Democrats signaled that they would not acquiesce to Republican demands for poison-pill policy changes as a condition for passing an extension of the payroll tax cut, and that they would keep Congress in session through the holidays if they didn’t get the extension done.
First, Nancy Pelosi spoke about riders to Brian Beutler. Republicans have readied a series of spending rescissions and policy shifts that they will try to extract in exchange for their votes on the payroll tax cut, even while stating in public that they support the policy. Pelosi claimed that wouldn’t fly.
“It is really a stalling tactic,” Pelosi said of recent reports that Republicans want to use the lapsing tax cut as leverage to pass key GOP priorities, including construction of a major oil pipeline from the Canadian border to the Gulf of Mexico, and rolling back Obama’s health care law. “It’s unworthy of the needs of the American people for them to go all around the mulberry bush with this stuff. If they want to do something for the American people — to remove the uncertainty as to whether these payroll tax cuts will be extended, whether [unemployment insurance] will be extended … let’s just get about doing it.”
“They know that this stuff isn’t going to fly, that the President’s not going to sign it — so why are they doing this,” Pelosi says. “It’s about votes at the end of the day, and some of their people are never going to vote for anything, so they’re going to need our votes, we’re going to have to work together, and they’re going to need the President’s signature — and they’re going to need it to pass the Senate.”
This is the key point from Pelosi, that Democratic votes will be needed to pass anything, which gives her a voice in the process. A meeting last night in the House GOP caucus showed clearly that there is a major rift between the rank and file and the House leadership on the issue. Lots of Republicans just don’t want to do the tax cut at all. That gives Pelosi an opportunity.

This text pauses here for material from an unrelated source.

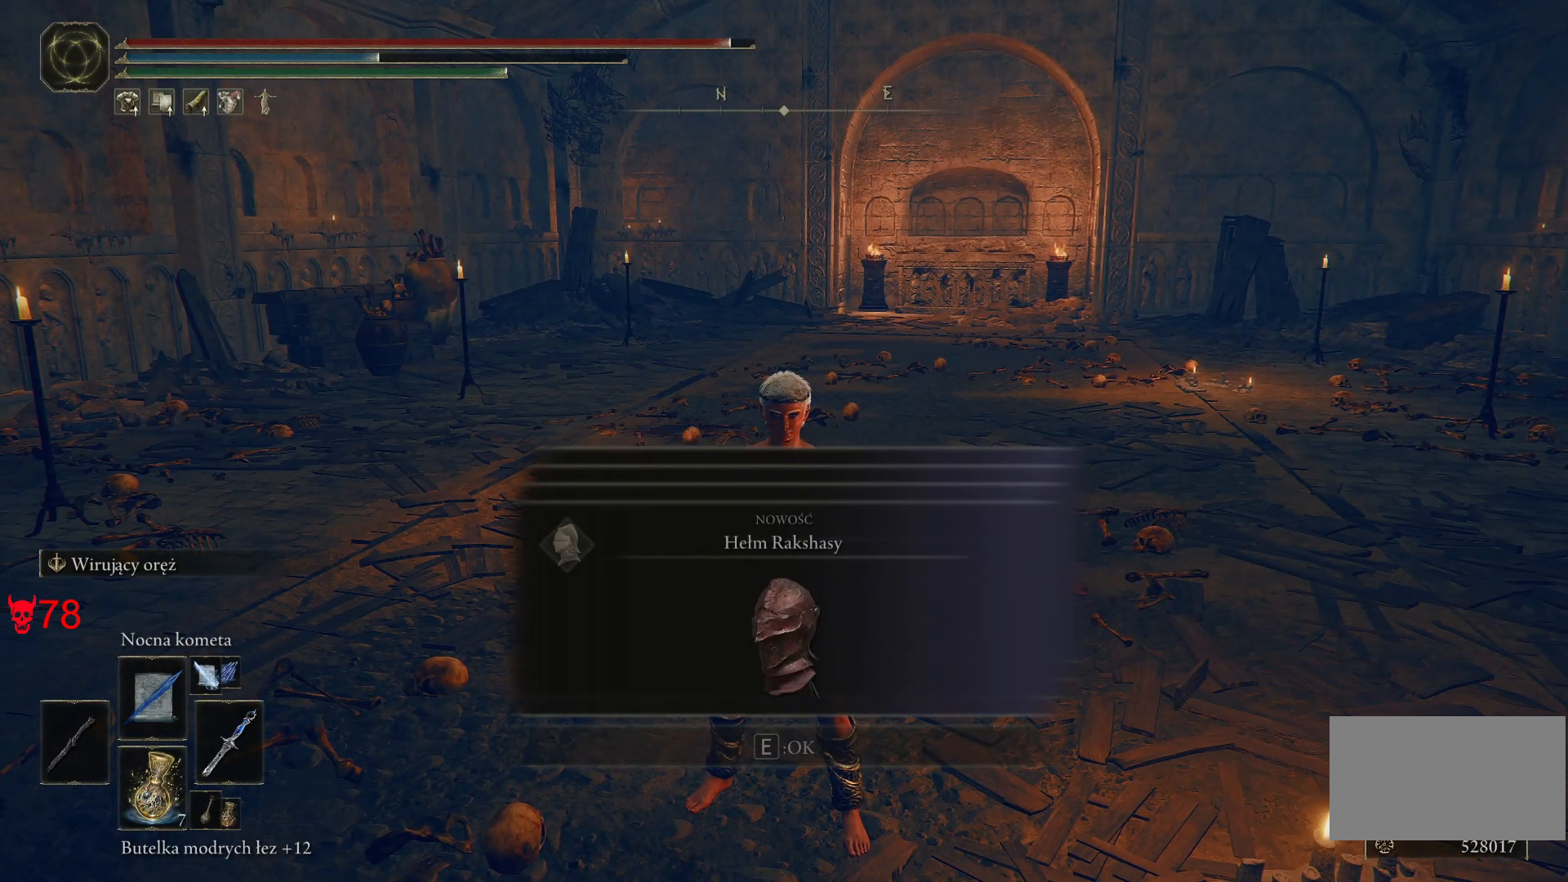
{"keys": ["e"], "mouse": [], "events": [[417, "e", "down"]]}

And she’s on board with using war savings, with a capping of the overseas contingency operations (OCO) budget, to offset the tax cuts. As Pelosi says, you could use an OCO cap (a budget quirk caused by how war spending is scored
based on the previous year’s funding) to pay for the payroll tax, a patch to the alternative minimum tax, and the doc fix to avoid Medicare reimbursement cuts, and still have hundreds of billions of dollars leftover. She added that extending unemployment insurance, which has never been paid for before, shouldn’t be paid for now.
That pot of money is going to be very attractive, because while it’s an accounting gimmick it represents scoreable savings that are a far better offset than spending cuts or even tax increases. Republicans have resisted this but they used an OCO cap in their own budget.
Meanwhile, the President threatened to hold Congress in session over Christmas if no payroll tax legislation arrived on his desk:
Mr. Obama, during an appearance on Friday with former President Bill Clinton to promote energy efficiency in buildings, suggested that Congress should delay its holiday adjournment if the payroll tax cut impasse was not resolved.
“I expect that it’s going to get done before Congress leaves,” Mr. Obama said. “Otherwise Congress may not be leaving, and we can all spend Christmas here together.”
Dan Pfeiffer also tweaked Republicans today on the White House blog with past GOP statements of support for a payroll tax cut.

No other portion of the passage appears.